LD. Il a un corps un peu potelé, des gros doigts, cet enfant est le fruit d’un mélange de toute façon, mère belge et père marocain. Impur par rapport à son idée de la pureté.
L’impureté, c’est d’abord une affaire qui touche les femmes. Dès la première séquence, Ahmed refuse de serrer la main de sa professeure. Son imam serait-il aussi vindicatif si ce cours d’arabe usuel était donné par un homme ?

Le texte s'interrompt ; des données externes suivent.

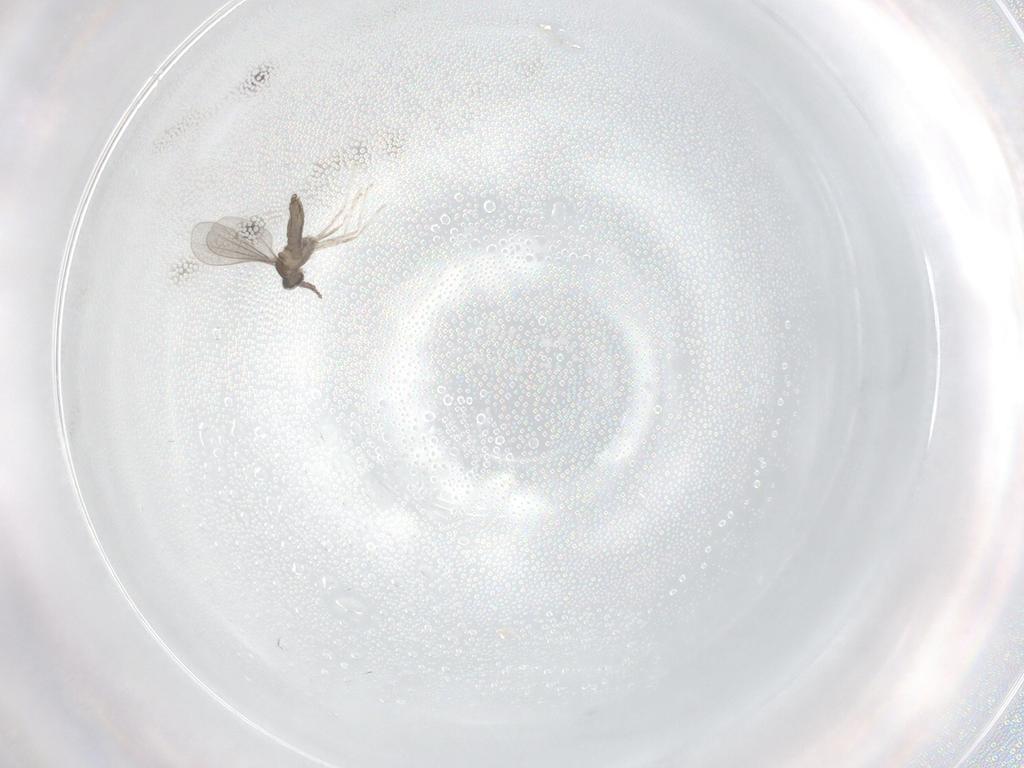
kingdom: Animalia
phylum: Arthropoda
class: Insecta
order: Diptera
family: Cecidomyiidae
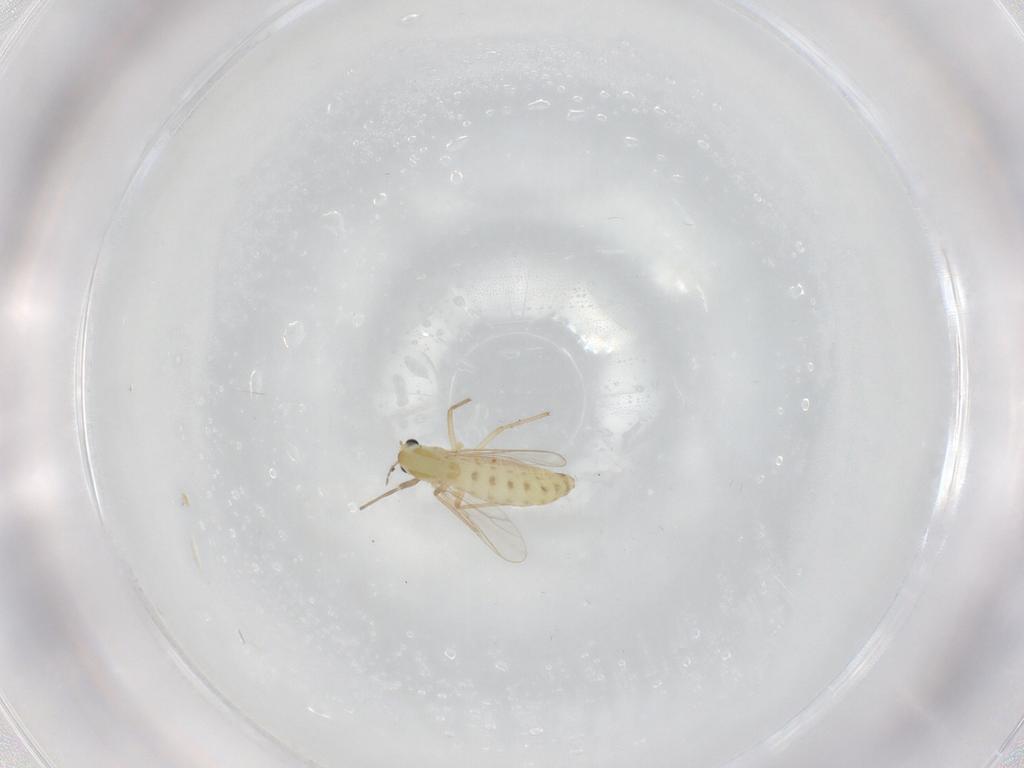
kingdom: Animalia
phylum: Arthropoda
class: Insecta
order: Diptera
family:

LD. Oui. Comme la droite identitaire, l’extrême droite française entre autres a peur du "grand remplacement" des chrétiens par les musulmans. Et ceux-ci ont peur de disparaître s’ils s’intègrent. Si la langue arabe n’est plus la langue sacrée du Prophète, qu’elle devient une langue usuelle, c’est fini. Il faut que les enfants apprennent l’arabe à la mosquée ; comme cela dès qu’on parle arabe, on entre en contact avec le Prophète. C’est à travers la langue qu’on intériorise sa relation, sa soumission à Dieu. Pour l’imam, le seul ciment de l’émigration est le Coran. Dans cette scène, à l’école, chacun se dit que son enfant peut apprendre des mots qui n’existaient au temps du Coran, chacun a envie que son enfant s’ouvre au monde et pas seulement à Dieu. L’imam ne peut pas tolérer que l’un aille avec l’autre.

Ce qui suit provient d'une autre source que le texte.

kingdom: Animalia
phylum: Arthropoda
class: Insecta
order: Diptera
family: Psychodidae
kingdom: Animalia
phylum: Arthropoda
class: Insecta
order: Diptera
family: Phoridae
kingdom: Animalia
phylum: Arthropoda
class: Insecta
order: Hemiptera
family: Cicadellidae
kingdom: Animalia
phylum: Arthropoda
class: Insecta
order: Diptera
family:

Qu’est-ce qui vous a amenés à vous plonger dans cette problématique ?
JPD. Les attentats de Bruxelles. Si les auteurs des attentats n’avaient pas été des gars d’ici, Ahmed ne serait jamais venu dans notre tête.

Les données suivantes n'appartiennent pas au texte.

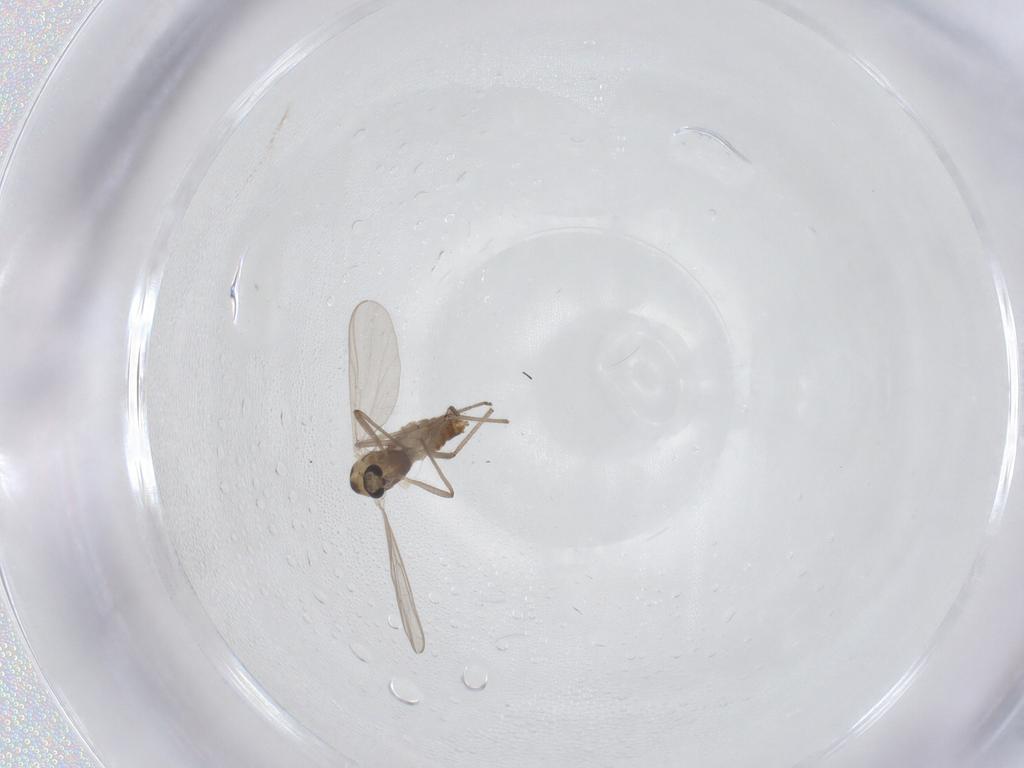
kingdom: Animalia
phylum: Arthropoda
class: Insecta
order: Diptera
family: Chironomidae
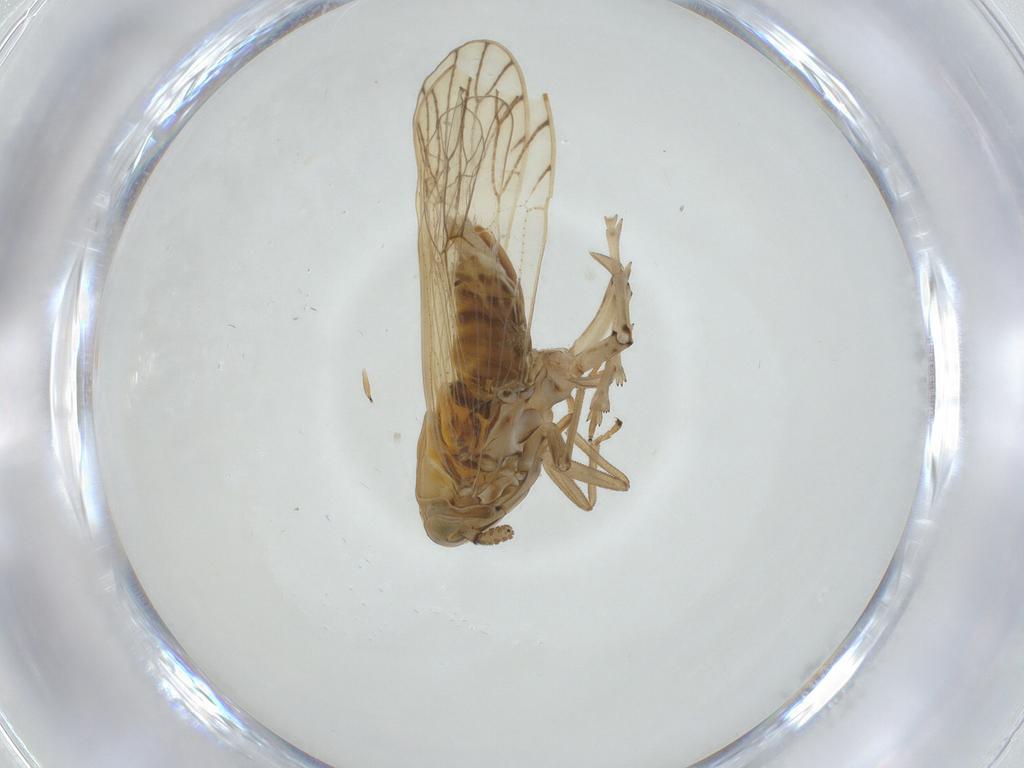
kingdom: Animalia
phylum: Arthropoda
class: Insecta
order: Hemiptera
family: Delphacidae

LD. Pourquoi ne prend-on pas la religion au sérieux ? Bien sûr, il y a des raisons économiques, sociales, plein de choses peuvent amener un jeune à se radicaliser : mais la religion peut le faire aussi. Il y a un besoin d’idéal, d’absolu, chez ces jeunes. Et, il y a des hontes aussi. Sa mère qui boit, la façon de s’habiller de sa sœur. L’imam lui dit qu’il est pur, qu’il est un élu, qu’il est mieux que son frère. Il a trouvé quelque chose qui le valorise. La religion apporte beaucoup de réponses dans les moments de fragilité. L’imam arrive avec son discours, avec la haine qui peut répondre au besoin d’idéal, la mort aussi puisque la religion te permet de mourir en kamikaze et de tuer.
JPD. La religion est une idéologie totalitaire puisqu’elle a réponse à tout et qu’elle conditionne toute l’existence.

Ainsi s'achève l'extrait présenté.